What the exercise asks:
Return every line of the entries below that contains the string "Double", treating uppercase and lowercase letters as different.

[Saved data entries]

•••••

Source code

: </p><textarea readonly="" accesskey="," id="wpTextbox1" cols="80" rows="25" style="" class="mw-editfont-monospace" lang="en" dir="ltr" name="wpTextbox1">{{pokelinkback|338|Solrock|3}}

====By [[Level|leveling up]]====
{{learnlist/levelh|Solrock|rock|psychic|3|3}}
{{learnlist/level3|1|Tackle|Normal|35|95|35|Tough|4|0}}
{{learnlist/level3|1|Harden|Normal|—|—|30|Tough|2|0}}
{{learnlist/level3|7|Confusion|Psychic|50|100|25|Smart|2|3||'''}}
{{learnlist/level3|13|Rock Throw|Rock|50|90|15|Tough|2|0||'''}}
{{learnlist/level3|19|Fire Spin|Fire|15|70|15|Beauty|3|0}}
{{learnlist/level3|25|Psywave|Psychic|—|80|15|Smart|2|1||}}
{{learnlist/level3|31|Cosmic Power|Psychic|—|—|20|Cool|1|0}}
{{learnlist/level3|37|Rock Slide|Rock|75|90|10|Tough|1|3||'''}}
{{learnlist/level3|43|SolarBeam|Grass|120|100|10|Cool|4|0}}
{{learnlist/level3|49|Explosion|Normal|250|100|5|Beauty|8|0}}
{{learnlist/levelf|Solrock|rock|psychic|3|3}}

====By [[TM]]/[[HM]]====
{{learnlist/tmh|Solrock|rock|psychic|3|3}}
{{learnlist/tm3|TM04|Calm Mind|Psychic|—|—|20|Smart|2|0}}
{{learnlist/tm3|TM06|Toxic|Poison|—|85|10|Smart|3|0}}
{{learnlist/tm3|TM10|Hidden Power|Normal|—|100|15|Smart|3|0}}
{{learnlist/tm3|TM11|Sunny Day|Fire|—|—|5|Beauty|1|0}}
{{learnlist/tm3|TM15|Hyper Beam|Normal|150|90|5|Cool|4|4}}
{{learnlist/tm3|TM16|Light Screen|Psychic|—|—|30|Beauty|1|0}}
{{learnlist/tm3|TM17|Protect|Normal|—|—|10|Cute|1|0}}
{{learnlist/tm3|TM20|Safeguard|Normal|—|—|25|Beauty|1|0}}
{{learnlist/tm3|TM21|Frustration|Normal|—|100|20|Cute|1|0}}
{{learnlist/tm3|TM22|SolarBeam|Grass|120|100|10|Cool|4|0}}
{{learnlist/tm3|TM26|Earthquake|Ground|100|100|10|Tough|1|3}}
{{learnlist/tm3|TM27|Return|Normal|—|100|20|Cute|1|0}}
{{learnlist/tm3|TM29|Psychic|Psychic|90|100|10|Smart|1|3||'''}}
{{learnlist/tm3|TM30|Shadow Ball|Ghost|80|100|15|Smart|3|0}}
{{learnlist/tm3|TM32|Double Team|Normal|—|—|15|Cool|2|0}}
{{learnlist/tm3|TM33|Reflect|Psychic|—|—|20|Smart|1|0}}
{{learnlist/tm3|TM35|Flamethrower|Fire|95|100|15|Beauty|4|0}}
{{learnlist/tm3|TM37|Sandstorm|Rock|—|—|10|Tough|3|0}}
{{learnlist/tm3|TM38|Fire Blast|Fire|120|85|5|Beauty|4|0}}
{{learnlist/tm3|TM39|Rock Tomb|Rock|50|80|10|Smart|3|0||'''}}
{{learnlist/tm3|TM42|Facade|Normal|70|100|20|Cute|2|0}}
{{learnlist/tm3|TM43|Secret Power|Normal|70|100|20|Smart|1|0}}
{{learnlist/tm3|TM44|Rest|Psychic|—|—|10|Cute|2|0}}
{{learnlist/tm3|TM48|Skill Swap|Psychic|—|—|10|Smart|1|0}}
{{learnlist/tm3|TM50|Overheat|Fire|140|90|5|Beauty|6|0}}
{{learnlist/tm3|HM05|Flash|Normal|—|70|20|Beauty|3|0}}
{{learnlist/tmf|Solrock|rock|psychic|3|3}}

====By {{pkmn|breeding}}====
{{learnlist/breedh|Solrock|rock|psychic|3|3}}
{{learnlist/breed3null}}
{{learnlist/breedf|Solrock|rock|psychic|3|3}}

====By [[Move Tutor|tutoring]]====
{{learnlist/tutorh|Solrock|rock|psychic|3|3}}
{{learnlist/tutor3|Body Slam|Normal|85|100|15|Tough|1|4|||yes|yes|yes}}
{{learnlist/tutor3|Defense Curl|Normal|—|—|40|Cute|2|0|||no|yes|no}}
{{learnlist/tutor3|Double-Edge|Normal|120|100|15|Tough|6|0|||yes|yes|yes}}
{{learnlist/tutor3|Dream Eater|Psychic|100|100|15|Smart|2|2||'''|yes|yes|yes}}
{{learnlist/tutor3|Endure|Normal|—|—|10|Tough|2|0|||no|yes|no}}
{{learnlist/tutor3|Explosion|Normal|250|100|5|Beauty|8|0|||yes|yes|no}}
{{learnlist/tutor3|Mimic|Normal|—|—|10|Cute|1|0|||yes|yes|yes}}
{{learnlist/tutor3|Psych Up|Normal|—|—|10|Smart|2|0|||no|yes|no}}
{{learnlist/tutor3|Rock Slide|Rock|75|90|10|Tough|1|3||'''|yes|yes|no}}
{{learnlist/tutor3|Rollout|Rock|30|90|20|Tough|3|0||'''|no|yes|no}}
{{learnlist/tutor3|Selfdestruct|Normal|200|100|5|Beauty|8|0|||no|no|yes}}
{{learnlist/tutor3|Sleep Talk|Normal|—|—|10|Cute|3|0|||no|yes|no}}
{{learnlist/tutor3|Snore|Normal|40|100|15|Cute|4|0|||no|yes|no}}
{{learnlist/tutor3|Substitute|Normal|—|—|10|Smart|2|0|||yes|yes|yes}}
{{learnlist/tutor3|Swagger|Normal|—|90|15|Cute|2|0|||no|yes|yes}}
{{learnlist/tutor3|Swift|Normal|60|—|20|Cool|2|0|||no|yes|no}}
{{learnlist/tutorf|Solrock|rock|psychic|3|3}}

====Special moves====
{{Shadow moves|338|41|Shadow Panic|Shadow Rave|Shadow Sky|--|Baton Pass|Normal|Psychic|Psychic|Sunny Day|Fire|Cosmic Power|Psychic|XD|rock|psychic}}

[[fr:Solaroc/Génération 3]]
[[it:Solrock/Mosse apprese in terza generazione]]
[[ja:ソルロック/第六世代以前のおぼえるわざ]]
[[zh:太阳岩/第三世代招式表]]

•••••

Task output:
{{learnlist/tm3|TM32|Double Team|Normal|—|—|15|Cool|2|0}}
{{learnlist/tutor3|Double-Edge|Normal|120|100|15|Tough|6|0|||yes|yes|yes}}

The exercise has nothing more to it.